Collected data:
====

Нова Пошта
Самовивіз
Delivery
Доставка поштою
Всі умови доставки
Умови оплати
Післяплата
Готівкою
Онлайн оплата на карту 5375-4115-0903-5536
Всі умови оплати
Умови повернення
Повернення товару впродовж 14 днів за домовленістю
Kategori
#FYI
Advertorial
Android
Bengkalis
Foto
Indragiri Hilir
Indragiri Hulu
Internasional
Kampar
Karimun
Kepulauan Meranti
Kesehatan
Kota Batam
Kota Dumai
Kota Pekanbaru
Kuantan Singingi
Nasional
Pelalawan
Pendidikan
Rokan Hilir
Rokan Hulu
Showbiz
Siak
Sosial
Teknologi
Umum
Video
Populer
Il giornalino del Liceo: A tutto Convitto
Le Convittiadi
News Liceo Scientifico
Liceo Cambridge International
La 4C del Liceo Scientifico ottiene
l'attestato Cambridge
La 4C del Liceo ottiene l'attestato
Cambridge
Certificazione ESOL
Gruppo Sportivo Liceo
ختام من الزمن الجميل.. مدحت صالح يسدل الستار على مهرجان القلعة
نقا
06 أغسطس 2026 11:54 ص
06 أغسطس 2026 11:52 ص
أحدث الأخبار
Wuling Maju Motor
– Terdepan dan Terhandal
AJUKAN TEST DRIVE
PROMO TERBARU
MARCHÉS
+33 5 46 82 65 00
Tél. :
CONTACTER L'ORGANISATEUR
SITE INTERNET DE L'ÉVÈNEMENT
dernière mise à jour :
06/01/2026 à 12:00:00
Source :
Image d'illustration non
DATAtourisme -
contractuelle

====

Tell how many lines in the entries above include the string "ottiene", and write nothing but the number.

#### RESULT OF THIS TASK:
2